→ QUOTED TEXT
— start —

Adil Faouzi
A Moroccan Journalist

You Can’t Be Antisemitic If You’re Semitic

A vibrant caricature portraying an Arab and a Jew warmly shaking hands against a lush, scenic backdrop – symbolizing shared heritage, unity, and the enduring bond between two Semitic peoples. (AI-generated)
A vibrant caricature portraying an Arab and a Jew warmly shaking hands against a lush, scenic backdrop – symbolizing shared heritage, unity, and the enduring bond between two Semitic peoples. (AI-generated)

The term “Semitic” originally comes from the Biblical figure Shem (one of Noah’s sons) and was later used by linguists to describe one of the major branches of the Afro-Asiatic language family – a linguistic and cultural, not racial, classification. It includes Akkadian, Aramaic, Hebrew, Arabic, Amharic (Ethiopia), and others.

— end —

→ EXTRACTED INFORMATION
— start —

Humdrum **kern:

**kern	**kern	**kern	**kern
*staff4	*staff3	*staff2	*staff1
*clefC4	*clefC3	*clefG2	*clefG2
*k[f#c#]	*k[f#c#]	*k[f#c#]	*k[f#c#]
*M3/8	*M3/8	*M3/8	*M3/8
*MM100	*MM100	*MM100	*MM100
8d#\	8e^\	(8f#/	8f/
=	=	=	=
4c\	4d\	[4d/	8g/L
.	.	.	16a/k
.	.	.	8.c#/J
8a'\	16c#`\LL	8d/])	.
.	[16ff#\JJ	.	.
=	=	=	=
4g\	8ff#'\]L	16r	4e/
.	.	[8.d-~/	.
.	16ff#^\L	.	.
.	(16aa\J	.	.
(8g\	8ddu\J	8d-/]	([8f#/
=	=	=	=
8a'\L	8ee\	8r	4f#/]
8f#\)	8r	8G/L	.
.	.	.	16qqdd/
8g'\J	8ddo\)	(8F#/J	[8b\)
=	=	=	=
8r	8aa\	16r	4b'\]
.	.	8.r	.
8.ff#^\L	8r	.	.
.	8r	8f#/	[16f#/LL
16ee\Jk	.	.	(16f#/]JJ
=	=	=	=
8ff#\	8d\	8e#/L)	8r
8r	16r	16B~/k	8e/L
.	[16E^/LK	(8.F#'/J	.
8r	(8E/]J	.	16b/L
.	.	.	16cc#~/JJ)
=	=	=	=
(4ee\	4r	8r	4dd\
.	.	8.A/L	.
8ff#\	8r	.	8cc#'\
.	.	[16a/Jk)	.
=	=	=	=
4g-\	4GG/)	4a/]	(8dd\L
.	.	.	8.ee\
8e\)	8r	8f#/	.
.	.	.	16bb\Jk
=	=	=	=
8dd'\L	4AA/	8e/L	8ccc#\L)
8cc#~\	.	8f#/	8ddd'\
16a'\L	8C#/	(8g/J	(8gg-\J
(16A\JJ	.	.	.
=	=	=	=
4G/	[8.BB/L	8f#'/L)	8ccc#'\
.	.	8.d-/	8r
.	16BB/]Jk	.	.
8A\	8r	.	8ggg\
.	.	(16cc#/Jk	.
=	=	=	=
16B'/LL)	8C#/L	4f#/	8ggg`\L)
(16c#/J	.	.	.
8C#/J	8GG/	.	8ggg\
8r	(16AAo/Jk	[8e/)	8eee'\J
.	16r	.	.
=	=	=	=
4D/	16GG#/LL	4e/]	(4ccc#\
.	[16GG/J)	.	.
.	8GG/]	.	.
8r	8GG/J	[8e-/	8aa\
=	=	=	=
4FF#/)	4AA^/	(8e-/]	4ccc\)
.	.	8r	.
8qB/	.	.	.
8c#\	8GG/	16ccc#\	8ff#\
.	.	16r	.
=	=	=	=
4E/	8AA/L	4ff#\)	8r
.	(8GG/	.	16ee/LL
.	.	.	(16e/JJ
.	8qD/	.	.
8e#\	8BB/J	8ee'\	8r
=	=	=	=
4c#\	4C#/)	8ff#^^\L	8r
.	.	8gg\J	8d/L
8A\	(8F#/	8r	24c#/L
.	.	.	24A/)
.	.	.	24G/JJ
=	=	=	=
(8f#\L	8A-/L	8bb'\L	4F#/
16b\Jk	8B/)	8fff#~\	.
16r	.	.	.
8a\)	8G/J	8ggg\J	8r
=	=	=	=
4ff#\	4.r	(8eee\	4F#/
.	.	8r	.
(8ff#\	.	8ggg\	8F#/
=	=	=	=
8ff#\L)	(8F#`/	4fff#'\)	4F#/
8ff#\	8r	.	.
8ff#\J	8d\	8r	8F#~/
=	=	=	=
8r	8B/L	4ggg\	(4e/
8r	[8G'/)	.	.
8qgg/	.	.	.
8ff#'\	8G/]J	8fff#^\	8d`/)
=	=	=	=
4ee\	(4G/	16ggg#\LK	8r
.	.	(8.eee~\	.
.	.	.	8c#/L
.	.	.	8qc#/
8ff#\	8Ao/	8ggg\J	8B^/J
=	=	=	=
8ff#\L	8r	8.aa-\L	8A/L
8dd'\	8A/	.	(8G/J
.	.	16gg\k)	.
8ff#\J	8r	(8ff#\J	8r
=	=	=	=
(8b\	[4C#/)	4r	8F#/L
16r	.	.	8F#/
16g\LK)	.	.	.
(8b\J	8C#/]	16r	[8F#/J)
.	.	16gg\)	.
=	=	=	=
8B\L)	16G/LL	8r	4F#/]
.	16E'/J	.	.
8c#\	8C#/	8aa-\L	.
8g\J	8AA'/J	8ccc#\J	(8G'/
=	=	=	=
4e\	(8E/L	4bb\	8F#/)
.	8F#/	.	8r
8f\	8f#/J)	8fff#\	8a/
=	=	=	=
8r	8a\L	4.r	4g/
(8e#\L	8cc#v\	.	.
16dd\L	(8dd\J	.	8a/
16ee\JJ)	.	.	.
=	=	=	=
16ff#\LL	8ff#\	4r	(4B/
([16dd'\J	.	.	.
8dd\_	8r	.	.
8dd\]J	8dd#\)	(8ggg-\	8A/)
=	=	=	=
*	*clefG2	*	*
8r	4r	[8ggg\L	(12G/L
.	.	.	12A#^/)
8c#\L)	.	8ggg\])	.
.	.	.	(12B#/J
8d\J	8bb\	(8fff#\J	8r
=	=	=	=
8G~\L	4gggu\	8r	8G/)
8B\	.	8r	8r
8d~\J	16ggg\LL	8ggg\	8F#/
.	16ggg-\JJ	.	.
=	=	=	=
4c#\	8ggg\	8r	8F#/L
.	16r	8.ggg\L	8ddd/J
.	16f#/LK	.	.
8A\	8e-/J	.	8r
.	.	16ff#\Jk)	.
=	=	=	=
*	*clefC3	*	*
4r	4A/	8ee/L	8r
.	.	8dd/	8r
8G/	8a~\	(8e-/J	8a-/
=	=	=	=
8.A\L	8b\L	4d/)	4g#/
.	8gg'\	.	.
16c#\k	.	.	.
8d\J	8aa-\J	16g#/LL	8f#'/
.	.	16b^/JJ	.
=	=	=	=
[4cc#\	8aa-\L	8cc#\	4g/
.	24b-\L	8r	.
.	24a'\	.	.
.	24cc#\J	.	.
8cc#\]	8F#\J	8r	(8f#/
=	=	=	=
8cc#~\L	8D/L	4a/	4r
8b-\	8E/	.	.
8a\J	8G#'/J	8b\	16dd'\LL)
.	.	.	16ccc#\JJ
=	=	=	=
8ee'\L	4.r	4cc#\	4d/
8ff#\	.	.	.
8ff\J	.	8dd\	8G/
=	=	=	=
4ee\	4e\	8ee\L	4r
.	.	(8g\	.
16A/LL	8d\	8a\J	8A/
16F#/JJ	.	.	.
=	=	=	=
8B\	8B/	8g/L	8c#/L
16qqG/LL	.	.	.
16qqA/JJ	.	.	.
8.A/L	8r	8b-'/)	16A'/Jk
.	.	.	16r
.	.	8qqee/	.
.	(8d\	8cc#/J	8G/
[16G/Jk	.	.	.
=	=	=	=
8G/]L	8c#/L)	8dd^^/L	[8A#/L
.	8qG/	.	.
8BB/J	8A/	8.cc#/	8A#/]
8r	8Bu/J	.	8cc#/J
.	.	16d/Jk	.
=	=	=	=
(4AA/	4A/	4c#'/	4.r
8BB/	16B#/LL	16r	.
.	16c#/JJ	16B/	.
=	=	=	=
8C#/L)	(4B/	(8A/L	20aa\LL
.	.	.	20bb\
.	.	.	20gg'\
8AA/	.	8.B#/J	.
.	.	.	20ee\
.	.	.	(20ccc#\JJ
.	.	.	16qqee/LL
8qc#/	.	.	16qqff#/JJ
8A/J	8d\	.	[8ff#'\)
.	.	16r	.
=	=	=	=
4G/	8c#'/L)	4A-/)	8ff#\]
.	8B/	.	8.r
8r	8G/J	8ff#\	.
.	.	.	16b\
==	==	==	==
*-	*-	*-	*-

— end —

→ TO DO
Please copy word for word the part of the article on the term "Semitic" above that lies between "Adil Faouzi" and "(Ethiopia), and others.", inclusive.

→ THE REPLY
Adil Faouzi
A Moroccan Journalist

You Can’t Be Antisemitic If You’re Semitic

A vibrant caricature portraying an Arab and a Jew warmly shaking hands against a lush, scenic backdrop – symbolizing shared heritage, unity, and the enduring bond between two Semitic peoples. (AI-generated)
A vibrant caricature portraying an Arab and a Jew warmly shaking hands against a lush, scenic backdrop – symbolizing shared heritage, unity, and the enduring bond between two Semitic peoples. (AI-generated)

The term “Semitic” originally comes from the Biblical figure Shem (one of Noah’s sons) and was later used by linguists to describe one of the major branches of the Afro-Asiatic language family – a linguistic and cultural, not racial, classification. It includes Akkadian, Aramaic, Hebrew, Arabic, Amharic (Ethiopia), and others.